The leaves are all dead on the
ground,
Save those that the oak
is keeping
To ravel them one by one
And let them go
scraping and creeping
Out over the crusted snow,
When others are
sleeping.
And the dead leaves lie huddled and
still,
No longer blown hither
and thither;
The last lone aster is gone;
The flowers of the
witch hazel wither;
The heart is still aching to seek,
But the feet question
‘Whither?’
Ah, when to the heart of man
Was it ever less than a
treason
To go with the drift of things,
To yield with a grace
to reason,
And bow and accept the end
Of a love or a season?
Here in Central Minnesota we have already had a taste of
winter; some of our leaves were frozen to the ground when they were picked
up. We know how this ends: fall gives
way to winter just as summer gave way to fall.

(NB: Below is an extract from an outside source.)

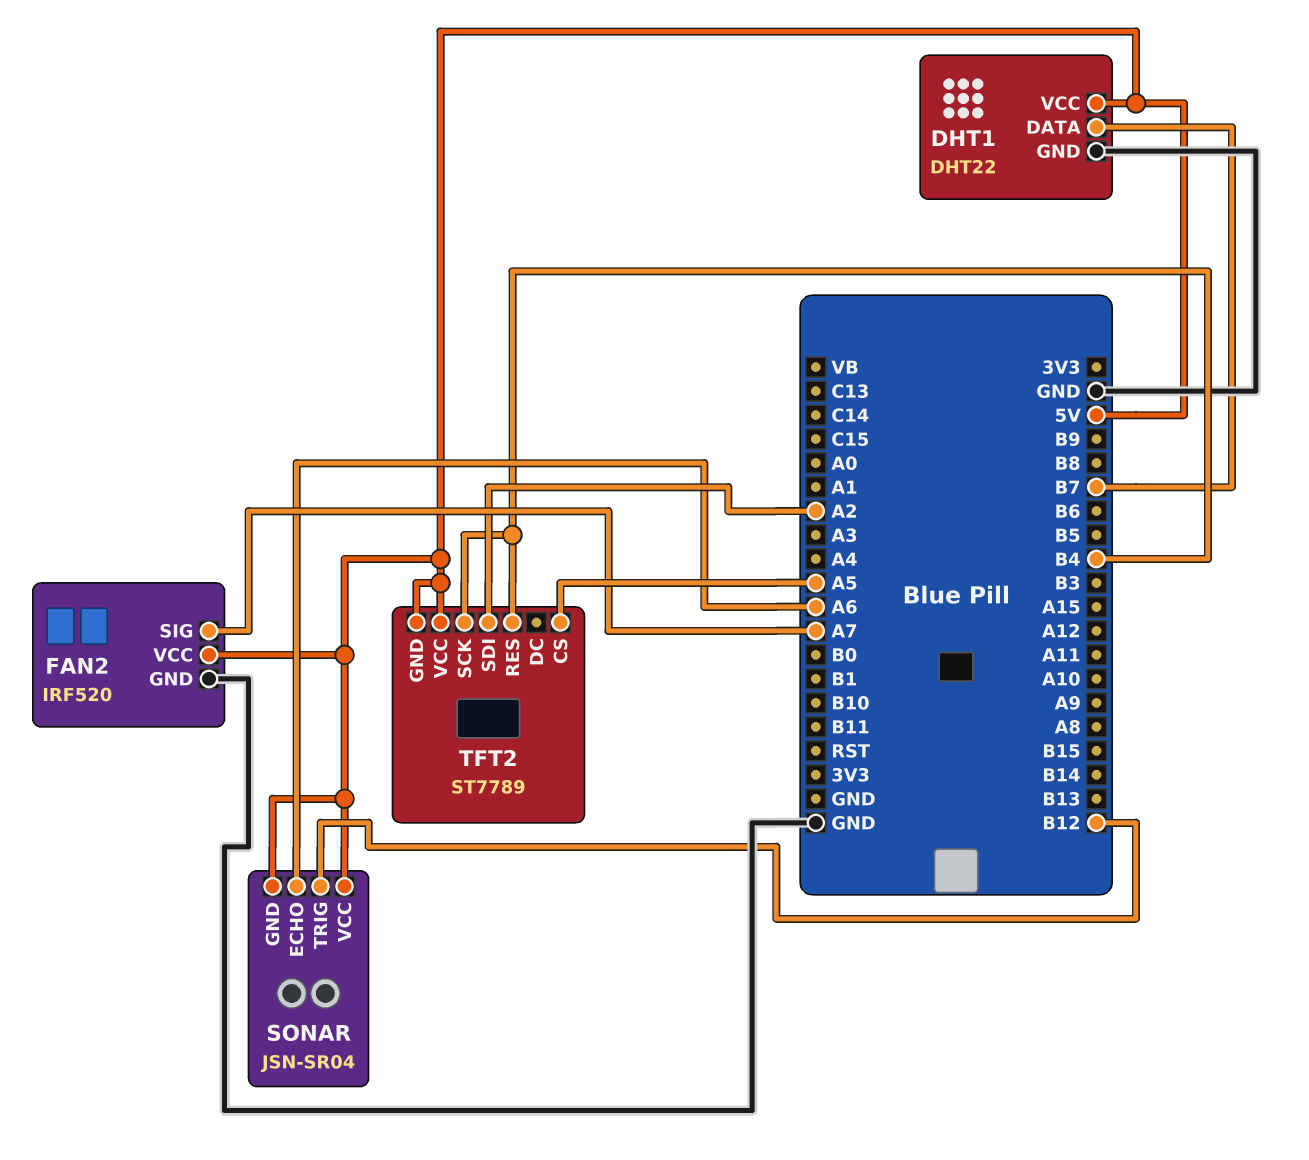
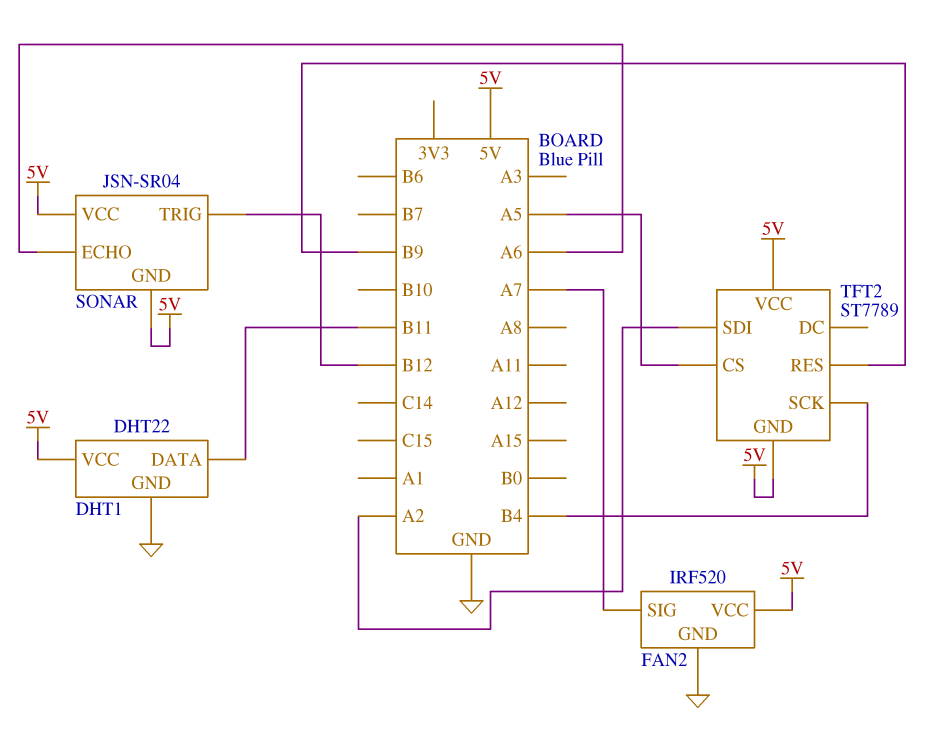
DHT1 pin DATA: B7 -> B11
TFT2 pin RES: B4 -> B9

“And lo, it is ended.” But we are
reluctant to accept it. “The heart is
still aching to seek, /But the feet question ‘Whither?’”
…when to
the heart of man
Was
it ever less than a treason
To go with
the drift of things…
And
bow and accept the end…”
Frost explicitly references the end “Of a love or a season,”
but we know he also means we are reluctant to accept death, the ultimate end,
as well as the loss of a love or the coming of winter.
What is striking is the way that reluctance, in this case,
goes against, not only nature (at the end of a season), but also reason:
Ah, when to
the heart of man
Was
it ever a treason
To go with
the drift of things,
To
yield a grace to reason,
And bow and
accept the end…
Endings are, not only natural, but also inevitable, and
resistance goes against reason. However,
it would be treasonous to expect “the heart of man” to “accept the end.” Human “nature,” it seems goes against the
external nature of the seasons, as well as its own power of reason. Head and
heart are in conflict as we struggle to accept the inevitable.
Who among us has not experienced that struggle? Who among us
cannot identify with that reluctance to accept the inevitable end?
At this time of Thanksgiving, as we celebrate all that we
have to be grateful for, let us forgive ourselves our reluctance to accept the
inevitable endings. And may our
gratitude for new beginnings never cease!